Donald Pearson Farm appoints new Farm Manager

Posted by on 30 April 2020 | Comments

The Donald Pearson Farm, owned by New Zealand Young Farmers has welcomed a new Manager on board after a lengthy search.

Sam Waugh, 27, took up the role on 20th April as the new Farm Manager on the 74 hectare Auckland Dairy Farm, bringing a raft of experience in dairy farming as well as different farming systems.

Chair of the Donald Pearson Farm (DPF) Board, Julie Pirie, says it was a long process to find the right candidate for the role.

Sam Waugh, Donald Pearson Farm's New Farm Manager

“This position is a sole charge one, with responsibility for managing the farm, reporting to the board and hosting visitors. The successful applicant needed to be well organised, a good communicator and enthusiastic because the role of farm manager is effectively our CEO,” she says.

Sam’s strengths, she believes, are communication, organisation and pragmatism as well as a willingness to seek help and advice, which she knows will improve his skills along the way.

The DPF Board was hoping to attract a Young Farmers member to the role - which Sam brings, with a long history involved in the organisation including as Chairman of the Lincoln Club, Christchurch District, Tasman Region and a previous NZYF Board member.

“The late Donald Pearson was hoping that his farm could be managed by a Young Farmer looking to learn skills of a dairy farmer and help the next generation. I think he would be proud to see Sam on his farm, fulfilling that wish,” Julie says.

Raised on a dairy farm and feed mill in the Manawatu, Sam holds a Bachelor of Agri-Commerce from Lincoln University.

Excited to start a new challenge with the Donald Pearson Farm, he says it’s a privilege to have been appointed.

“I have a broad range of skills that I bring to farm with knowledge from a wide variety of different farming systems, and I'm keen for a new challenge. I am also very excited to be involved with developing the farm both from a farming perspective, but also in its role of encouraging the younger generation into the agricultural sector. I really believe the Donald Pearson Farm can be a great asset to our industry, so I feel very privileged to have the chance to be involved with that,” he says.

He brings four years’ experience as a Dairy Farm Advisor with Farm Right in Canterbury as well as two years working in different farming systems in the United Kingdom with wife Liana. 

“I worked on a 3,500 hectare cropping farm in the UK where the business was also developing a small beef unit. They operated a commercial grain store, did straw bale contracting where they bale about 100,000 bales per season and ran a large game bird shoot.
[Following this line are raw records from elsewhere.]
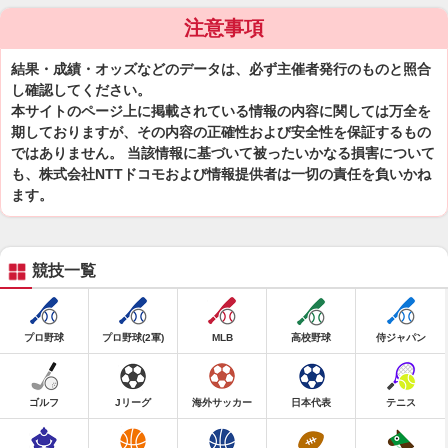
注意事項
結果・成績・オッズなどのデータは、必ず主催者発行のものと照合
し確認してください。
本サイトのページ上に掲載されている情報の内容に関しては万全を
期しておりますが、その内容の正確性および安全性を保証するもの
ではありません。 当該情報に基づいて被ったいかなる損害について
も、株式会社NTTドコモおよび情報提供者は一切の責任を負いかね
ます。
競技一覧
プロ野球
プロ野球(2軍)
MLB
高校野球
侍ジャパン
ゴルフ
Jリーグ
海外サッカー
日本代表
テニス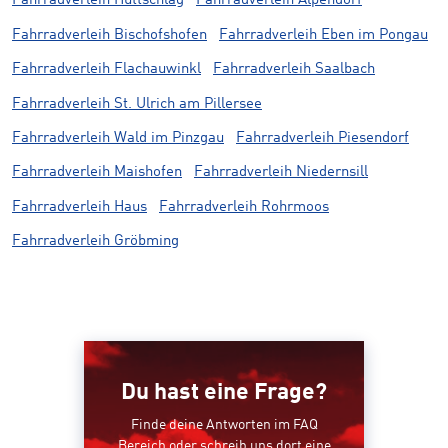
Fahrradverleih Hüttschlag
Fahrradverleih Alpendorf
Fahrradverleih Bischofshofen
Fahrradverleih Eben im Pongau
Fahrradverleih Flachauwinkl
Fahrradverleih Saalbach
Fahrradverleih St. Ulrich am Pillersee
Fahrradverleih Wald im Pinzgau
Fahrradverleih Piesendorf
Fahrradverleih Maishofen
Fahrradverleih Niedernsill
Fahrradverleih Haus
Fahrradverleih Rohrmoos
Fahrradverleih Gröbming
Du hast eine Frage?
Finde deine Antworten im FAQ
Bereich oder schreib uns dort eine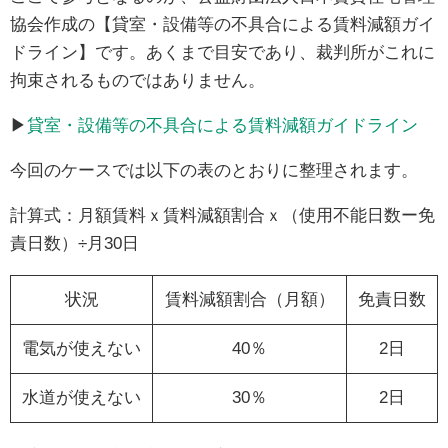
協会作成の【貸室・設備等の不具合による賃料減額ガイ
ドライン】です。あくまで目安であり、裁判所がこれに
拘束されるものではありません。
▶
貸室・設備等の不具合による賃料減額ガイドライン
今回のケースでは以下の表のとおりに整理されます。
計算式：月額賃料ｘ賃料減額割合ｘ（使用不能日数ー免
責日数）÷月30日
状況
賃料減額割合（月額）
免責日数
電気が使えない
40％
2日
水道が使えない
30％
2日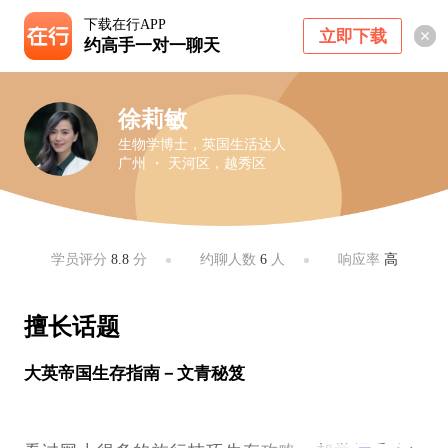
下载在行APP
立即下载
约高手一对一聊天
徐莉敏
生物学博士，英国生活达人
广州 ・ 天河区，越秀区
学员评分
8.8
分
约聊人数
6
人
响应率
高
擅长话题
大英帝国生存指南－文青秘笈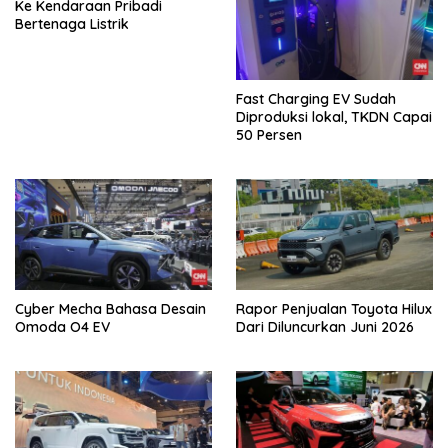
Ke Kendaraan Pribadi
Bertenaga Listrik
Fast Charging EV Sudah
Diproduksi lokal, TKDN Capai
50 Persen
Cyber Mecha Bahasa Desain
Rapor Penjualan Toyota Hilux
Omoda O4 EV
Dari Diluncurkan Juni 2026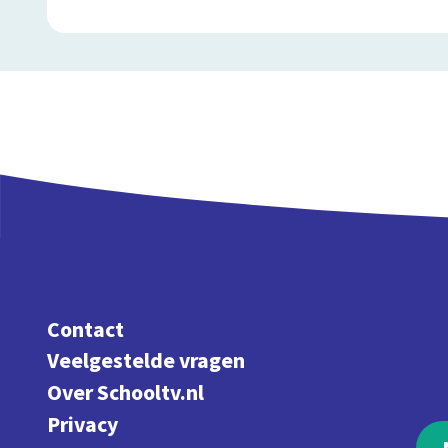
Contact
Veelgestelde vragen
Over Schooltv.nl
Privacy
During my time in the UK I learnt a lot about farming systems in the northern hemisphere, and gained a much greater appreciation for the way in which we farm in New Zealand,” he says. 

Speaking of his involvement with Young Farmers, he says he first became a member when he moved from the Manawatu to Lincoln University on the day of the February Earthquake.

“All of the roles I have had within Young Farmers has provided a huge learning for me, and has helped me make great friendships across the country,” he says.

 With two difficult seasons on the farm, the Donald Pearson Farm Board has had to persevere through high capital spending and management challenges as well as a severe drought, which is still impacting the farm. 

The focus for the DPF Board for the coming season is to improve soil fertility and pasture composition.

Sam shares the same vision.

“My priorities for the coming season are to improve pasture quality, increase pasture harvested helping to increase production efficiently, as well as improving the quality of fencing on the property,” he says.

Julie Pirie says the DPF Board is looking forward to helping Sam achieve Donald Pearson’s vision for the farm, including milking 10 Shorthorns – keeping Pearson’s favourite breed on the farm.


The late Donald Pearson gifted his 74 hectare farm in Brookby, Manuwera to NZ Young Farmers for the purpose of encouraging young people into the agricultural sector.

The farm milks 100 jersey and 10 shorthorn cows, operating as a commercial dairy farm.

Under NZYF ownership, this farm continues to operate as a best-practice commercial dairy farm, with the future aim to utilise the farm and the way in which it is operated, as an outdoor classroom or learning centre for NZYF members and the wider community.